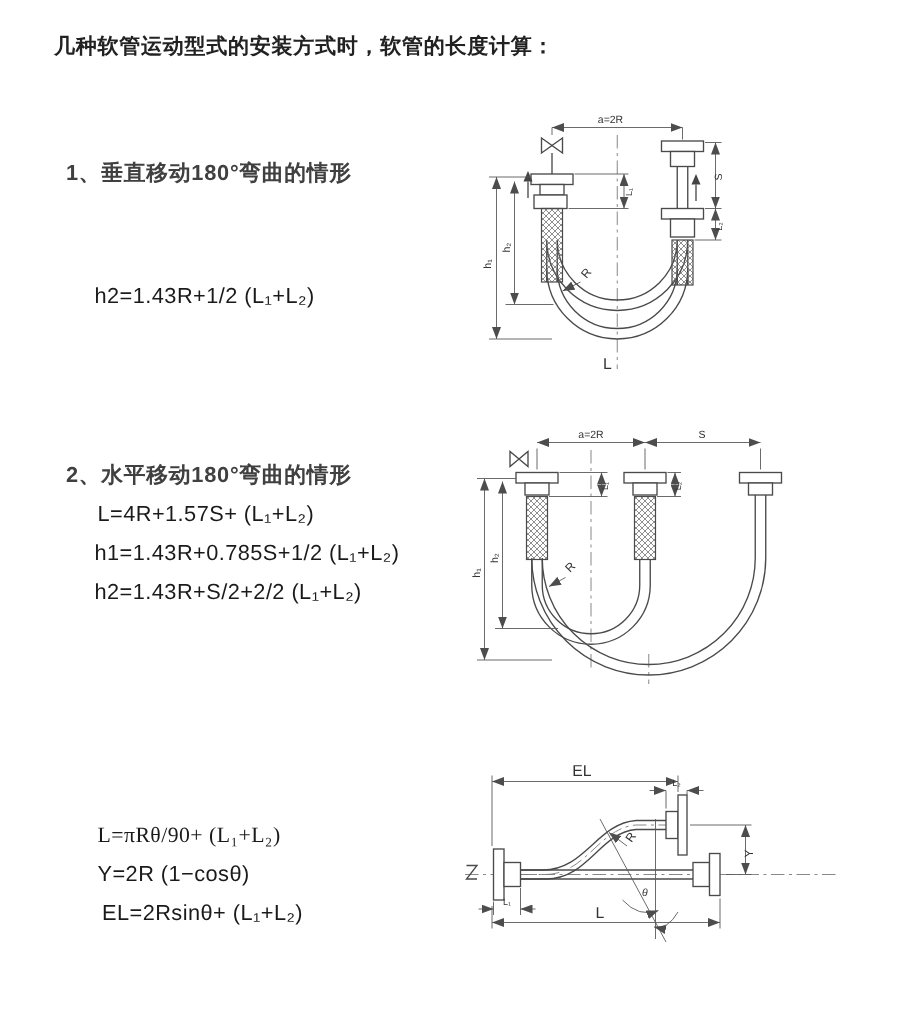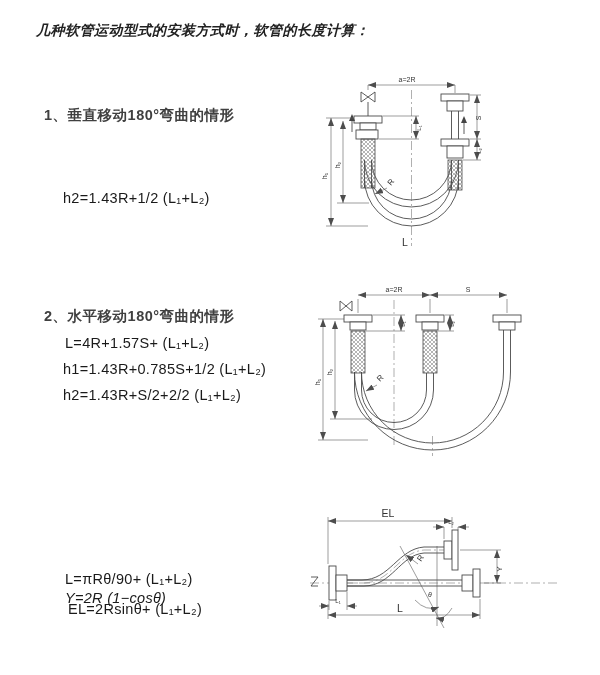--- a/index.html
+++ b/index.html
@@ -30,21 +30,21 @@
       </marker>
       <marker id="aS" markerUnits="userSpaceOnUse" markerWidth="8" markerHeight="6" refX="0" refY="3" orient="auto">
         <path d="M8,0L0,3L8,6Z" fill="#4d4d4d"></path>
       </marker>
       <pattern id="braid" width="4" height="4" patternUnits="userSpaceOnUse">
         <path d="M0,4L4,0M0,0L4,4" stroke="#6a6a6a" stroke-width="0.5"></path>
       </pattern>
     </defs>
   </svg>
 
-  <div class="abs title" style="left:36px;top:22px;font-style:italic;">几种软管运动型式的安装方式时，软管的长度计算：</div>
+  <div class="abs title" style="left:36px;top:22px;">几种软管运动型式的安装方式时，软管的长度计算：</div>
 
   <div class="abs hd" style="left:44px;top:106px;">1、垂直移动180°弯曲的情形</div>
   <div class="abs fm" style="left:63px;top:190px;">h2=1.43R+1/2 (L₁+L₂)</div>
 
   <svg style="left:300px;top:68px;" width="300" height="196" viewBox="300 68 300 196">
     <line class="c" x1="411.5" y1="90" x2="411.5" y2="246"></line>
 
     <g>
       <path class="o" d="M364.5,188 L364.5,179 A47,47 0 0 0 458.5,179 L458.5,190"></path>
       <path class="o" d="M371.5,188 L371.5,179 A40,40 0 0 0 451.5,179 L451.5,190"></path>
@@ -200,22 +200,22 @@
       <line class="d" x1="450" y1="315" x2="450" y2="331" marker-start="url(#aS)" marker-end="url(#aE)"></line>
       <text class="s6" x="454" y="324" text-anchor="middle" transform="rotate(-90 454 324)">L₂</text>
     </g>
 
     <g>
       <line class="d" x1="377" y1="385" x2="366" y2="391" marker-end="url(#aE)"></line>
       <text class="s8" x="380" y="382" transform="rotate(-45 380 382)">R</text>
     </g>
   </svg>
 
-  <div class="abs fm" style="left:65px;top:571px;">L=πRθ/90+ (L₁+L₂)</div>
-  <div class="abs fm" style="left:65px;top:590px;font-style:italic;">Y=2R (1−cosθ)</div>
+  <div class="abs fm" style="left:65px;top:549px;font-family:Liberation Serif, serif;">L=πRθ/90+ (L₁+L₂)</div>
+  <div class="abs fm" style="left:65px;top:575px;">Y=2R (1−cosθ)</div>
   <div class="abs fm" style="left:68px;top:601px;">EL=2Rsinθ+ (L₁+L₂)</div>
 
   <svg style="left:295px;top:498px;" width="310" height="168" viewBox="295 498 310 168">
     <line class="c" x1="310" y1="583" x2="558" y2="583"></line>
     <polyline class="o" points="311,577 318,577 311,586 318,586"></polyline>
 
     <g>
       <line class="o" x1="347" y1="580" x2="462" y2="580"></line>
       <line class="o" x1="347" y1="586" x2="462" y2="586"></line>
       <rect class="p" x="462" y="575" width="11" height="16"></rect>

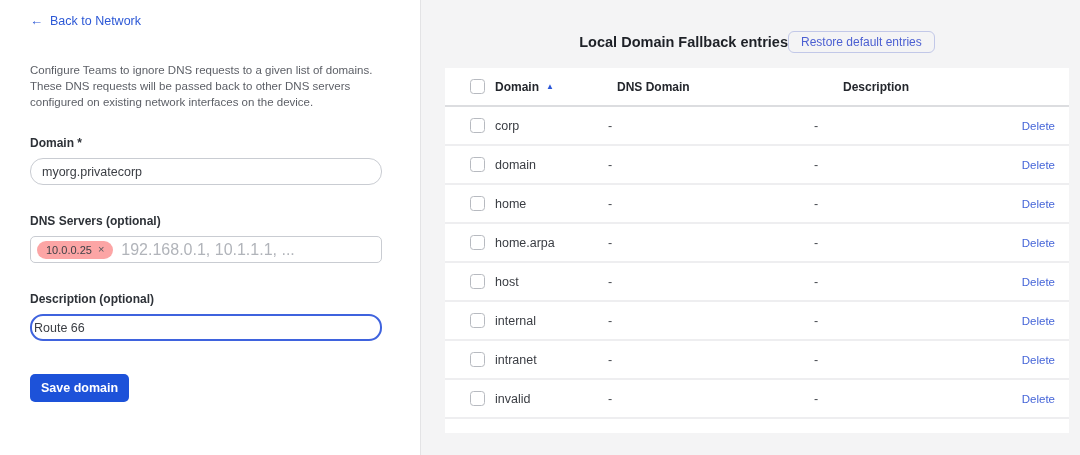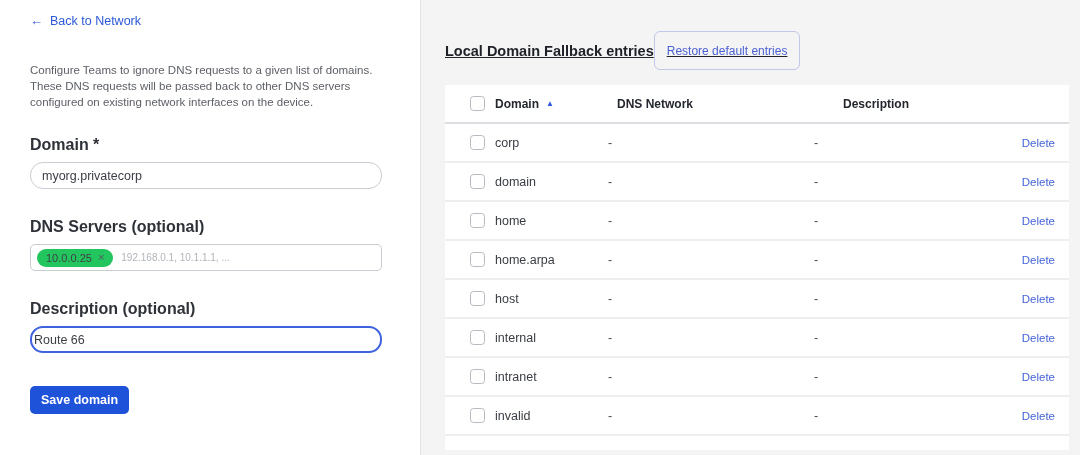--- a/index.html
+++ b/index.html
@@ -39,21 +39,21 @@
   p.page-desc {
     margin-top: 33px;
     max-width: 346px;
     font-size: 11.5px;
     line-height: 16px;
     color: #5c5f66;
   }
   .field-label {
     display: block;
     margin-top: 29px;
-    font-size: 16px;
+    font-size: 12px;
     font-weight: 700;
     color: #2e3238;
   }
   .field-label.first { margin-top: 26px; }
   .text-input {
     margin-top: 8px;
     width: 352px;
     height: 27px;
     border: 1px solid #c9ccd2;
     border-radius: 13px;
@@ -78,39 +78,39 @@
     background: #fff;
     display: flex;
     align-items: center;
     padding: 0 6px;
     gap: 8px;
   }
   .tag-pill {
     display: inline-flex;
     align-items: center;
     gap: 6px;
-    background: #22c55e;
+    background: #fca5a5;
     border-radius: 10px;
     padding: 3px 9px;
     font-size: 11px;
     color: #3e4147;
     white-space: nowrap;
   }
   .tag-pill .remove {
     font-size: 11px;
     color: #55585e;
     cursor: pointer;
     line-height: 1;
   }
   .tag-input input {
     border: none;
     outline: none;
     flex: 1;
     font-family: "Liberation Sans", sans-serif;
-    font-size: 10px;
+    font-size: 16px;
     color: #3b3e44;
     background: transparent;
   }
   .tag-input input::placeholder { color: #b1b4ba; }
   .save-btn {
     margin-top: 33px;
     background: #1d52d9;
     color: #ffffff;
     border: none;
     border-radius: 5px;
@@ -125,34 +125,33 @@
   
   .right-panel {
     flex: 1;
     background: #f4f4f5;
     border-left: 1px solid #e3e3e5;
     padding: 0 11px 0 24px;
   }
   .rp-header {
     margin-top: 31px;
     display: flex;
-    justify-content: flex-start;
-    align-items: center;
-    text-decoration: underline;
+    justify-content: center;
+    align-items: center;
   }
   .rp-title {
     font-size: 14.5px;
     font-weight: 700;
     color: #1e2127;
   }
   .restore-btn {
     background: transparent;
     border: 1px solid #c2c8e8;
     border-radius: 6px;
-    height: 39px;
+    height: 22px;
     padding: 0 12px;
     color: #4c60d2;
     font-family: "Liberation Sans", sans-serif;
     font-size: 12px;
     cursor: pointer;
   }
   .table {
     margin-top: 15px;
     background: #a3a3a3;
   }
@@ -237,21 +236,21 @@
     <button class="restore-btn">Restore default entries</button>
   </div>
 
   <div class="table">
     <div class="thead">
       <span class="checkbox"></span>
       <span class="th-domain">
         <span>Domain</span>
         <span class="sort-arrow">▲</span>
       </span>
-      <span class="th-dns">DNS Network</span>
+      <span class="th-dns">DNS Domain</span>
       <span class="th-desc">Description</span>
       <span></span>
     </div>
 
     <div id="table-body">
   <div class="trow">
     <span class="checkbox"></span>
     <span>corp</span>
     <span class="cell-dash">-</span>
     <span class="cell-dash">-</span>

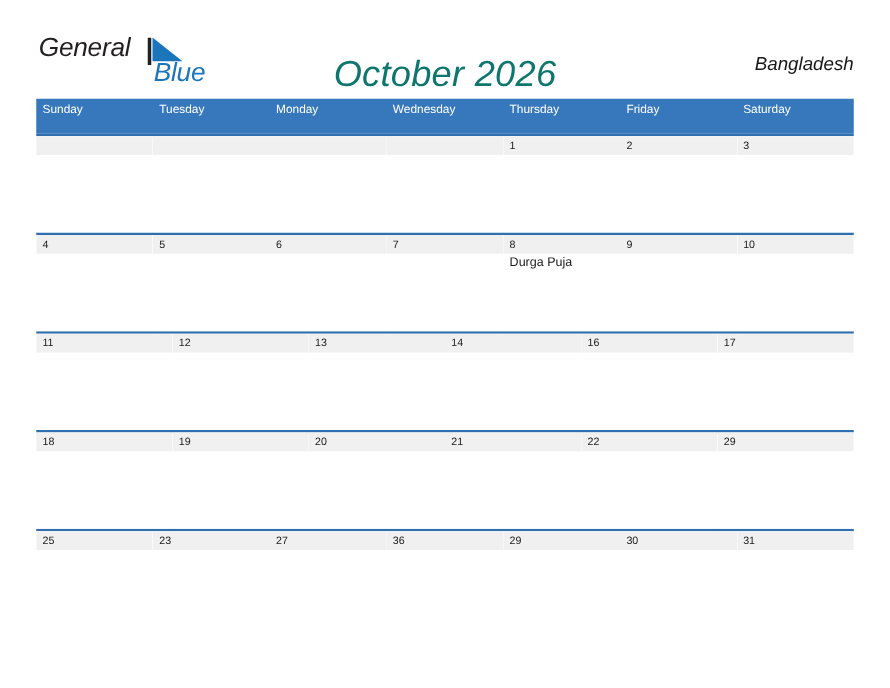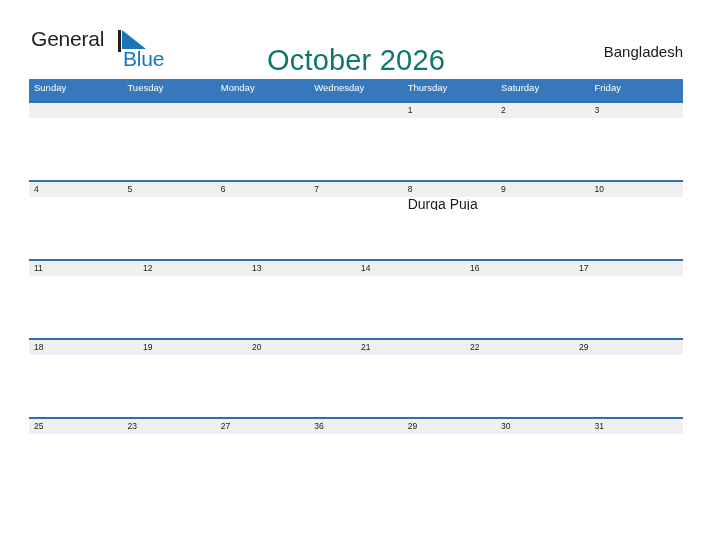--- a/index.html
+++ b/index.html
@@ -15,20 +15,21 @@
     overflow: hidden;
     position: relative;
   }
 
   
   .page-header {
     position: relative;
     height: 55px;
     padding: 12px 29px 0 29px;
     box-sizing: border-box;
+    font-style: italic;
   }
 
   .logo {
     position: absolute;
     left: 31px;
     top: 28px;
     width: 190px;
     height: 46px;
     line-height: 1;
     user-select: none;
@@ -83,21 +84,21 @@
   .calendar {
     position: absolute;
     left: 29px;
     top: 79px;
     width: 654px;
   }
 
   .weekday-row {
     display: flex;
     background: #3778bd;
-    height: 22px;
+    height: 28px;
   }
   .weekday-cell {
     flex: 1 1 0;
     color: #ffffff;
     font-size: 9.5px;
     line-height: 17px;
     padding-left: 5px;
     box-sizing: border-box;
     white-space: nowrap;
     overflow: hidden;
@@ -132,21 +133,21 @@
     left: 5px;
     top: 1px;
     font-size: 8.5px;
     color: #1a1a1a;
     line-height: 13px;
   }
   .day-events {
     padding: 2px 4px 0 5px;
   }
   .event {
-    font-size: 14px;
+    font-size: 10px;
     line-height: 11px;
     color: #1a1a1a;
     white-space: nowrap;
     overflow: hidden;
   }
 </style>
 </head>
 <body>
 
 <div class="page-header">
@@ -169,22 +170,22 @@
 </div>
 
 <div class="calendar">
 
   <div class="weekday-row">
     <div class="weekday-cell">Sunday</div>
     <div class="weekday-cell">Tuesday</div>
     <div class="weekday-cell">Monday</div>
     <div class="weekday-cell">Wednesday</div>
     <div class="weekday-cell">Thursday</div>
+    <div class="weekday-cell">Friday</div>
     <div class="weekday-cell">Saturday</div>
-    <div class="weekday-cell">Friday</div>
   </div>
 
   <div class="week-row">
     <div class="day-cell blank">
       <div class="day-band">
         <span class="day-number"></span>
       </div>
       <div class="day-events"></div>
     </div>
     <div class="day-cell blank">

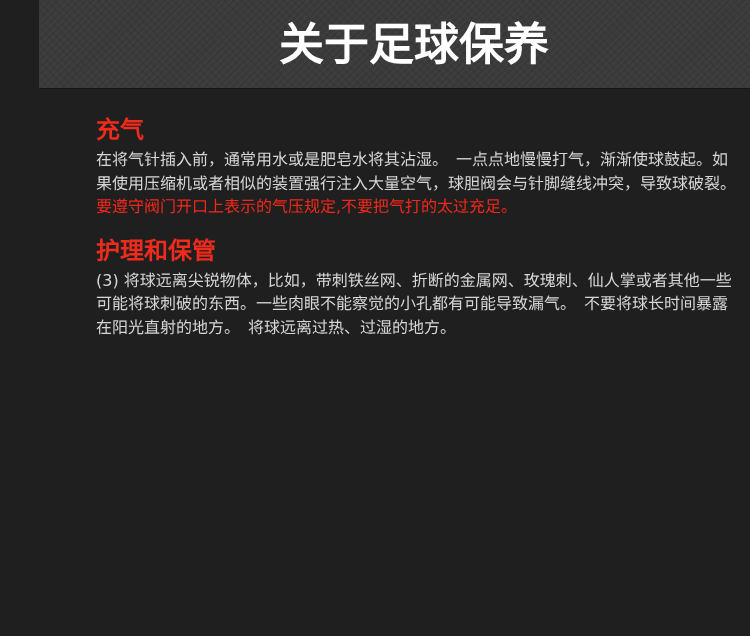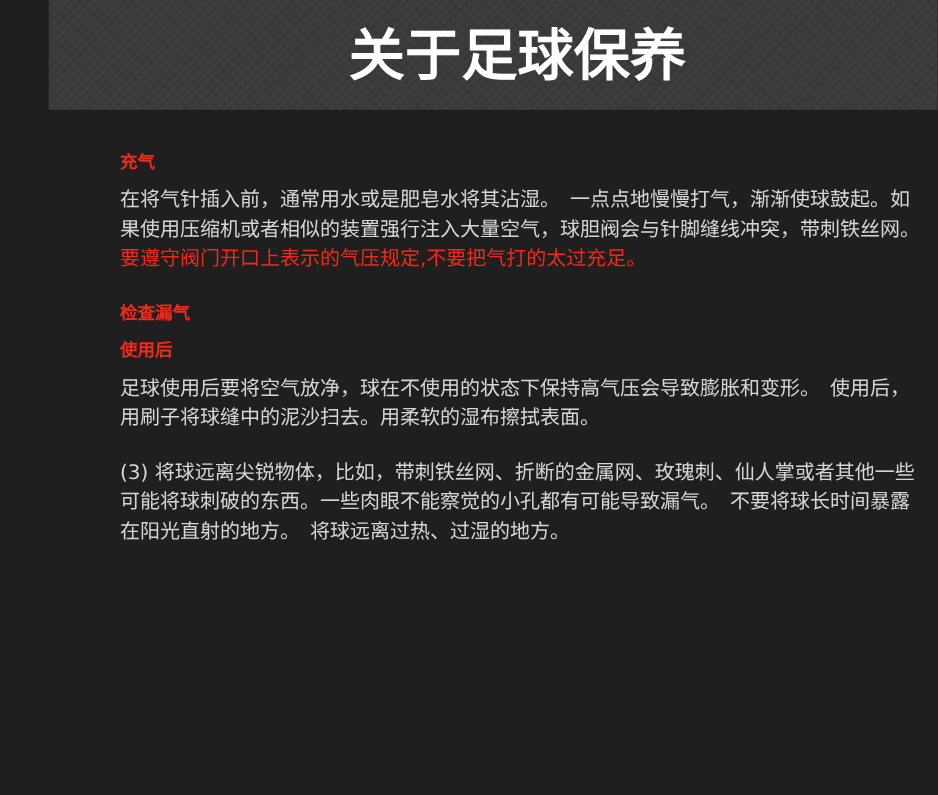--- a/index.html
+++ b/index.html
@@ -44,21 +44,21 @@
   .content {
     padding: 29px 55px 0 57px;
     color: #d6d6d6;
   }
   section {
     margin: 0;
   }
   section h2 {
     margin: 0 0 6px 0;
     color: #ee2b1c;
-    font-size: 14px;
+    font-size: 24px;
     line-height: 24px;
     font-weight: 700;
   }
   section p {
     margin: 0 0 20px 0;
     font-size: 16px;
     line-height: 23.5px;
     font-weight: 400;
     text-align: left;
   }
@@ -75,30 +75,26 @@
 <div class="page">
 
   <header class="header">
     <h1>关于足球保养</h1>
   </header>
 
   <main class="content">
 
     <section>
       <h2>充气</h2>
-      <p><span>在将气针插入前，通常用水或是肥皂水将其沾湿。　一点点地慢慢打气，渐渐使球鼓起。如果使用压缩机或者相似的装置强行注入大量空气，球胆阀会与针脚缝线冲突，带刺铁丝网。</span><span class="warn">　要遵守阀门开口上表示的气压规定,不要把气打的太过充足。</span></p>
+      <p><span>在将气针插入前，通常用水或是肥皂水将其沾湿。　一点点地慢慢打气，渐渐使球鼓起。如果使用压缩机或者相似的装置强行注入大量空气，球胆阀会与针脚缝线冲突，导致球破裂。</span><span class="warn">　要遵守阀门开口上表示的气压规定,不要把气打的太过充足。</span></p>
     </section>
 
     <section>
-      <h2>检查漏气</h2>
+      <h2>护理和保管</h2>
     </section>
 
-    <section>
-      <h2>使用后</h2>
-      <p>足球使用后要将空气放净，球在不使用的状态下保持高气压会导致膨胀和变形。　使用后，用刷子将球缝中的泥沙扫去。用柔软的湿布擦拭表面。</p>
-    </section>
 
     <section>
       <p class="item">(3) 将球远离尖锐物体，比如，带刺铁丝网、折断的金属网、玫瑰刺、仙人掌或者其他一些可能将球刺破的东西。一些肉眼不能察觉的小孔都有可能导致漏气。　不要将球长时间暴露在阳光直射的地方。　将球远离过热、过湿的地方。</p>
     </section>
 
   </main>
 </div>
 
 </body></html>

**What you are asked to do:**
Which of the lines above include the word "center"? List those lines.

**Your response:**
     align-items: center;
     align-items: center;
-    align-items: center;
+    justify-content: center;
+    align-items: center;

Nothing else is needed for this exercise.